わたしが紡ぎ、彼が語る物語。 二つは同期し、捧げられる。その帰結は未だ知らない。
1.
それは、記憶だ。
夢の中で再現される過去の映像。
擂り鉢状の野外舞台で、一組の男女が仲睦まじく食事をしている。
手製の弁当から卵焼きをつまみ、男の口元まで運ぶ女性の名は、
陰鬱な瞳をした色白の少女と、彫刻のような貴族然とした顔立ちの青年。少し不自然なコントラストを、午後の陽光と、学生たちの喧騒が曖昧にしている。
世界が揺らぐ。
コマ落ちのような一瞬。その後の世界は、微妙な色調の変化を見せる。それはまるで、プロジェクタが一瞬で取り替えられたかのように。あるいは撮影日が異なる動画を、無理やり編集して繋げたかのように。同じはずの風景が、時を経てまったく違うものに見えてしまうように。微細だが決定的な変化が、そこに生まれている。
「食べて」
そう言って卵焼きを差し出す女性。その顔に浮かぶ柔和な笑顔。だがその目を伺うと、そこには微かな悪意の光が宿っている。
『スナドリ……』
映像に割り込むようにして、彼の声が響いた。映像の彩度がやや落ち、動きがもたつく。彼が意識のリソースを、記憶の参照から記憶の推論に割いたからだろう。
遅延した世界の中で虚ろに響く、彼の独白。
『なぜなんだ、スナドリ。あの時の君は、どこまでが真実なんだ? 僕たちのあの思い出は、どこまでが本物なんだ?』
画面が冒頭に戻っては、仲睦まじい二人の様子を何度も繰り返す。だがその様相は、繰り返すたびに次々に変化した。彼女は時に憤怒の表情を浮かべ、深い諦観に沈み、時には明確な嘲弄の色をその瞳に浮かべる。手に持って彼の口元へと運ぶ食べ物もまた、次々に形を変える。脈打つ内臓。素焼きの皿。大量生産の糧食。千切れた腕。笑う人形――
何度も繰り返される推論と演繹。脳内の機械群が生み出す、夢と言う名の情報処理演算。機械仕掛けの悪夢。

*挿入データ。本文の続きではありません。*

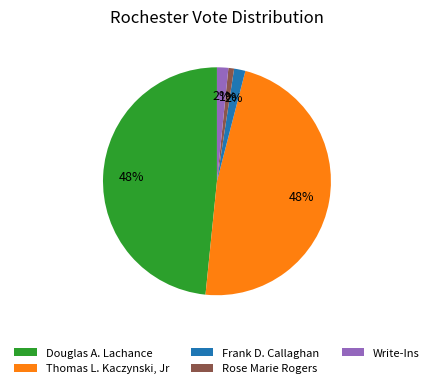

Does any single category account for the majority?

No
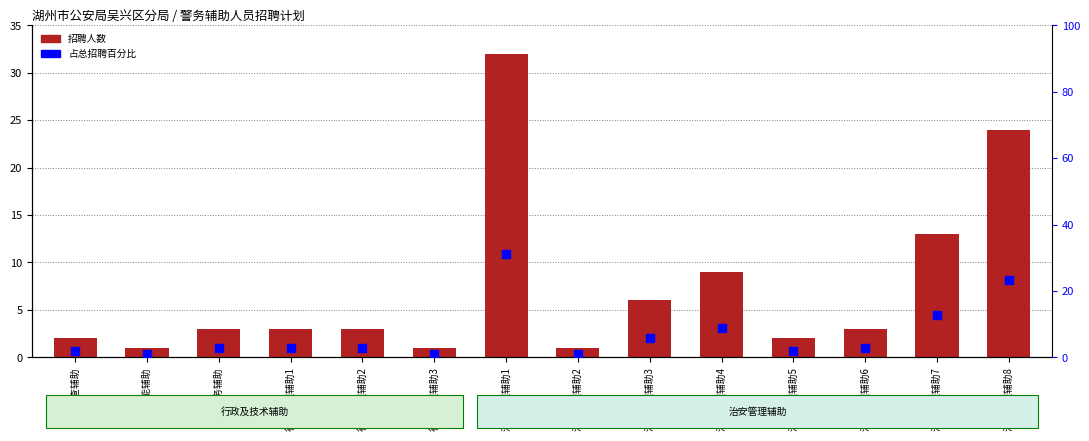

Which series has the largest Y range (max minus min)?

招聘人数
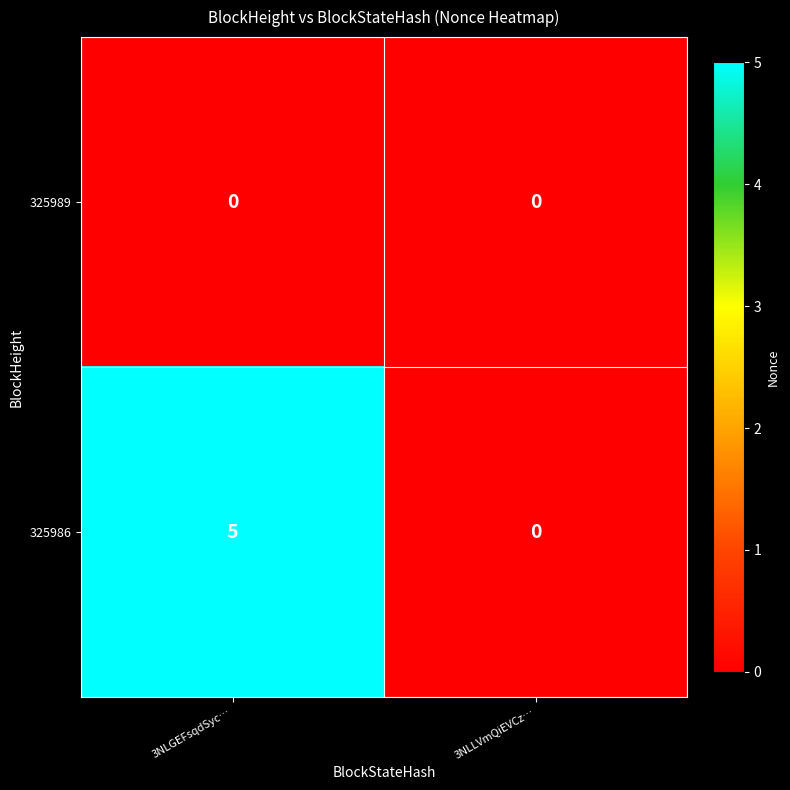

How many data points in 325986 are less than 5?

1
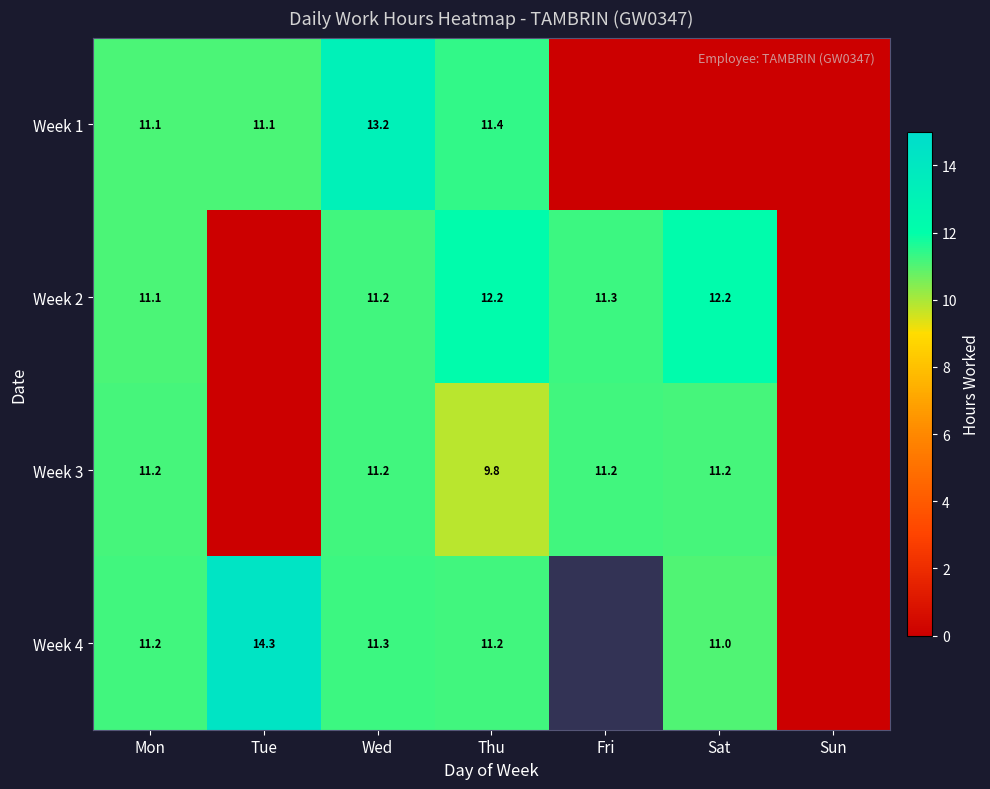

What is the difference between the Week 1 values at Sat and Tue?

11.1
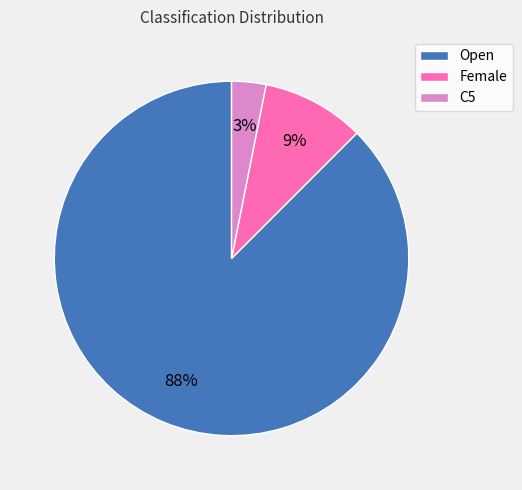

To the nearest percent, what is the difference between the C5 and Female slice percentages?

6%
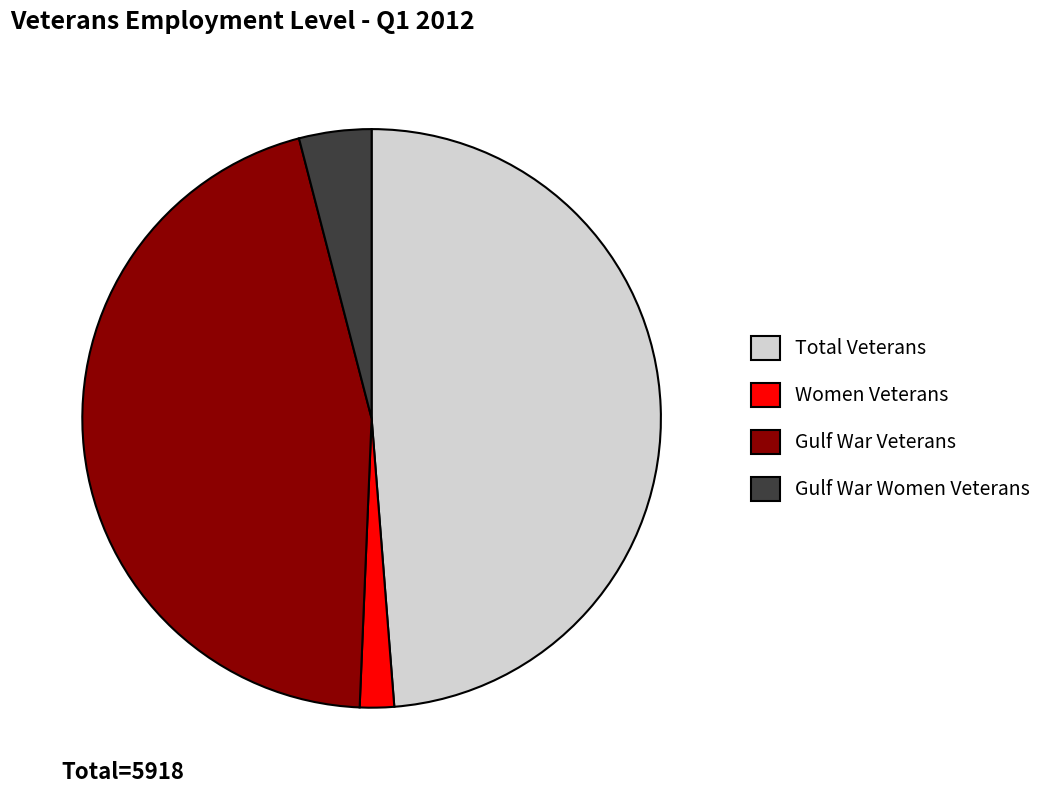

Approximately how many times larger is the value at Gulf War Women Veterans compared to Women Veterans?

2.1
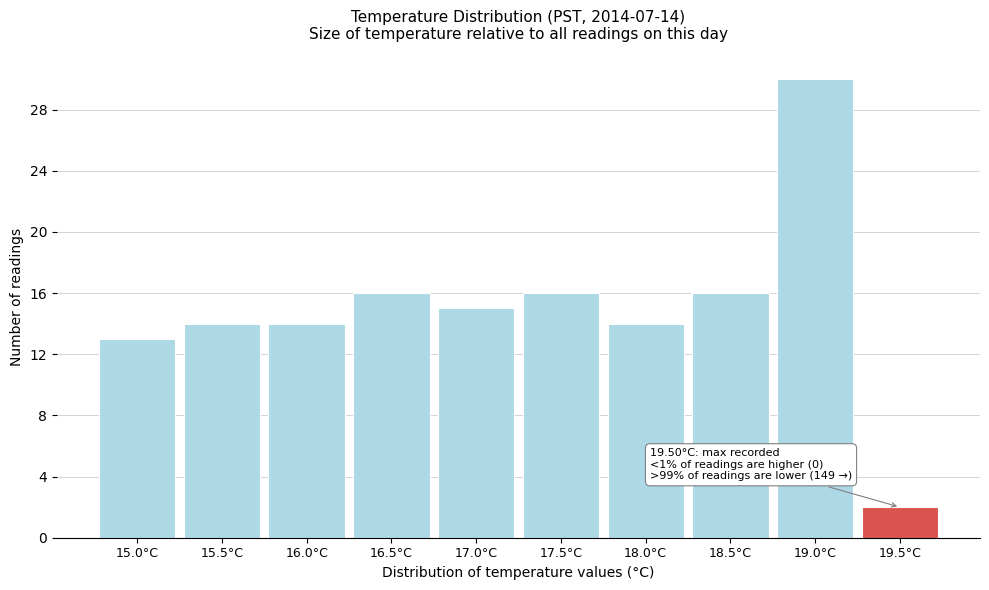

Reading right to left, extract all data points from this chart.

2	30	16	14	16	15	16	14	14	13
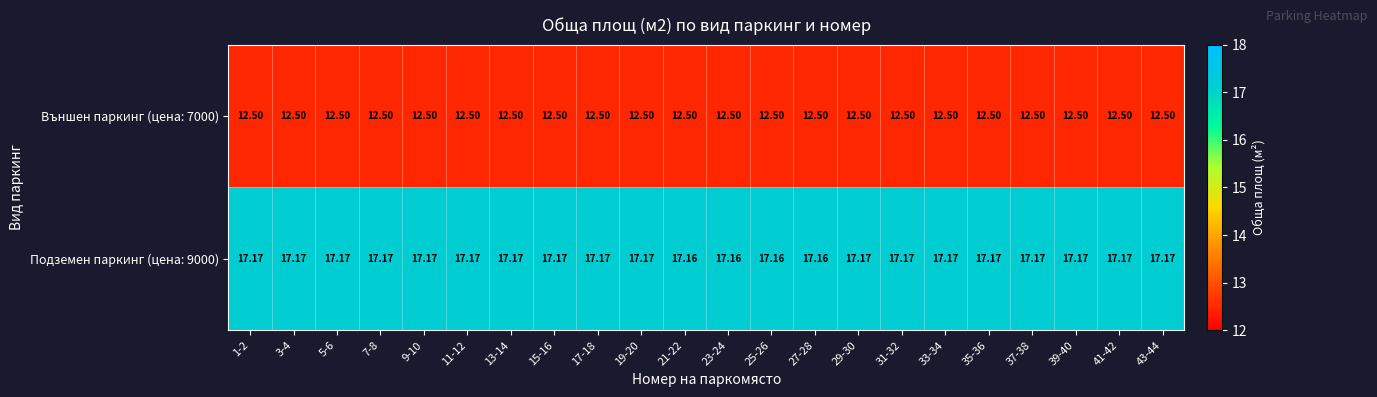

Reading left to right, transcribe all the data shown in this chart.

Външен паркинг (цена: 7000): 1-2=12.5	3-4=12.5	5-6=12.5	7-8=12.5	9-10=12.5	11-12=12.5	13-14=12.5	15-16=12.5	17-18=12.5	19-20=12.5	21-22=12.5	23-24=12.5	25-26=12.5	27-28=12.5	29-30=12.5	31-32=12.5	33-34=12.5	35-36=12.5	37-38=12.5	39-40=12.5	41-42=12.5	43-44=12.5
Подземен паркинг (цена: 9000): 1-2=17.2	3-4=17.2	5-6=17.2	7-8=17.2	9-10=17.2	11-12=17.2	13-14=17.2	15-16=17.2	17-18=17.2	19-20=17.2	21-22=17.2	23-24=17.2	25-26=17.2	27-28=17.2	29-30=17.2	31-32=17.2	33-34=17.2	35-36=17.2	37-38=17.2	39-40=17.2	41-42=17.2	43-44=17.2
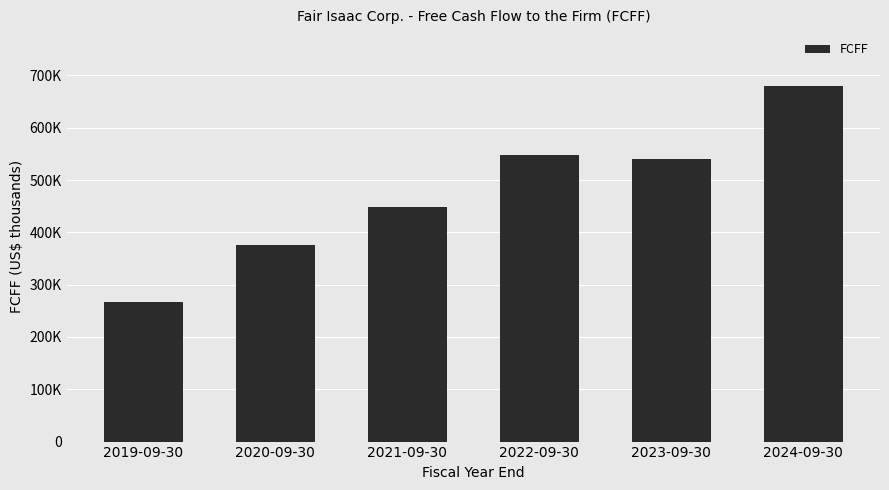

Does the chart contain any negative values?

No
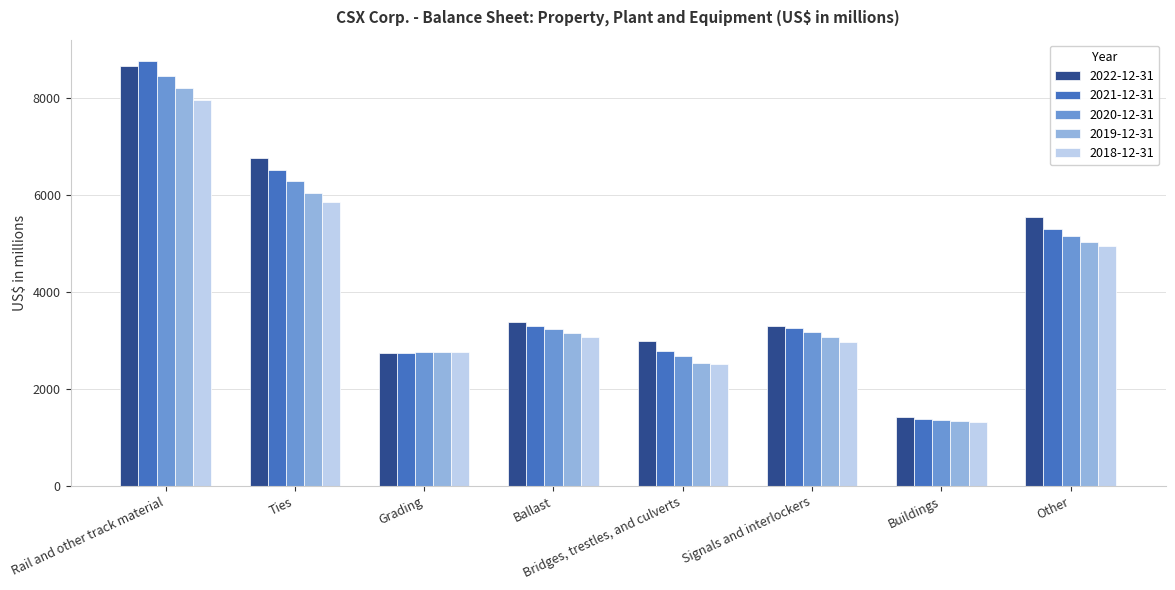

How many groups of bars are there?

8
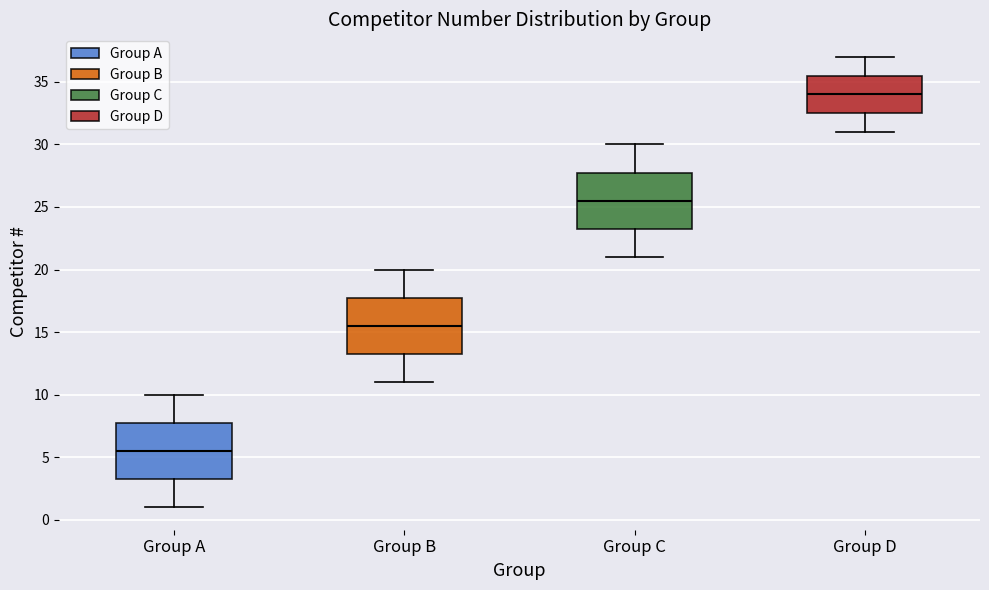

Reading left to right, read every box against the y-axis: the position of its median line, the range the box covers, and the ends of its whiskers. The values are not printed on the chart, so give them approximately, as read against the axis.

Group A: median 5.5, box 3.5 to 8.0, whiskers 1.0 to 10.0
Group B: median 15.5, box 13.5 to 18.0, whiskers 11.0 to 20.0
Group C: median 25.5, box 23.5 to 28.0, whiskers 21.0 to 30.0
Group D: median 34.0, box 32.5 to 35.5, whiskers 31.0 to 37.0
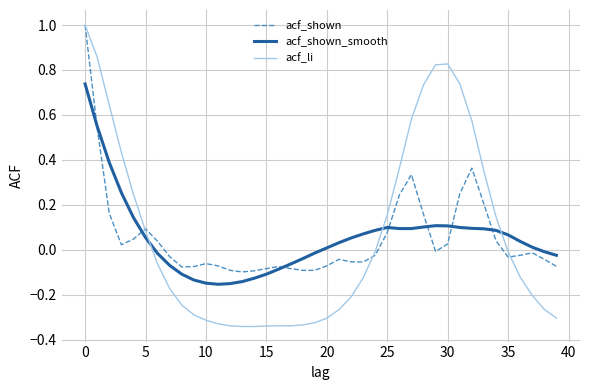

Which series has the largest range (max minus min)?

acf_li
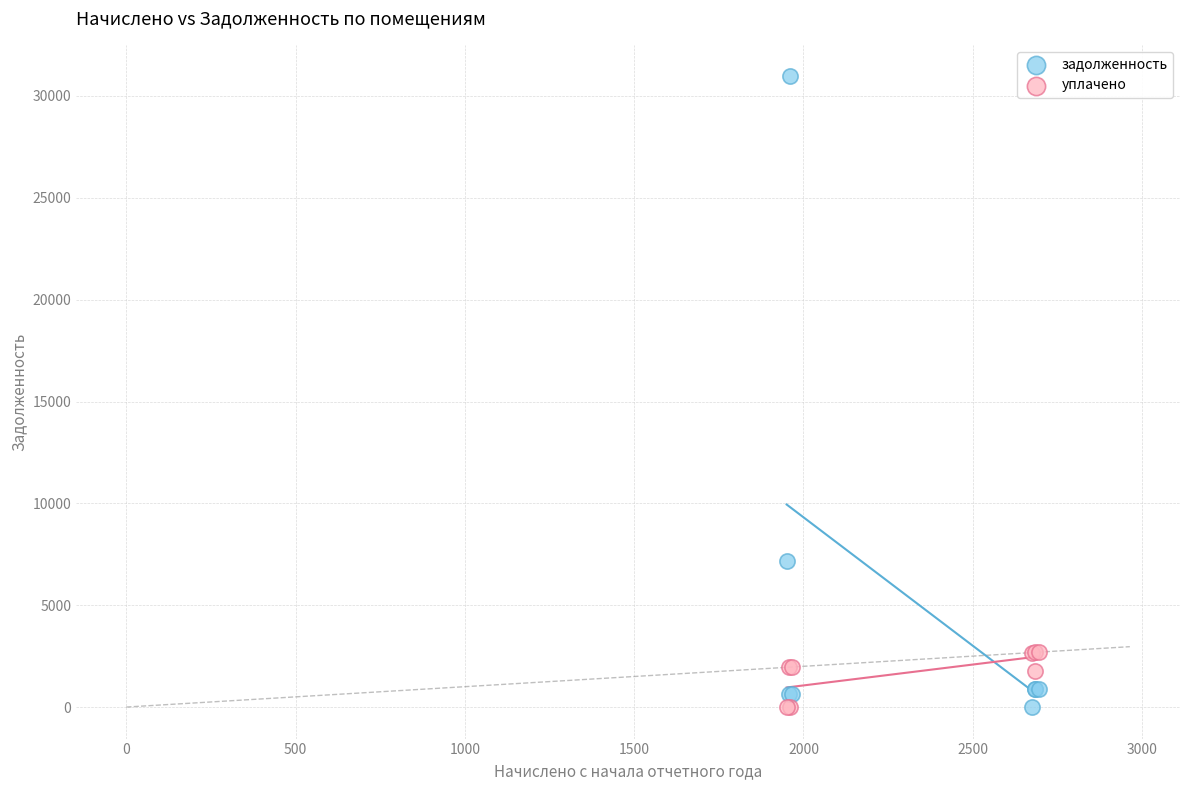

Which series has the largest Y range (max minus min)?

задолженность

もっとも、その悪夢を悪夢たらしめているのは、他ならぬわたしなのだが。
彼の夢に介入し、演繹を妨げる。
あらゆる推論は収斂することなく霧散し、そしてまた地獄の悪夢が繰り返される。答えに到達することのない、永遠の質疑のループ。
これでいい。
彼の困惑の波動を受け取りながら、わたしは微笑む。
キジマ、君の推論はきっと正しい。だからこそ、それは間違っている。
過去の意味づけと切り分けは、この物語を正しい方向には導かないのだ。
だから、もっと迷え。疑え。憎め。悲しめ。
永遠に解けない過去と組み合って磨り減り続けろ。
その先にこそ、わたしの望む帰結がある。
『スナドリ、スナドリ、スナドリ、スナドリ……!』
虚ろな彼の問いかけに、画面の中の彼女が口を開いた。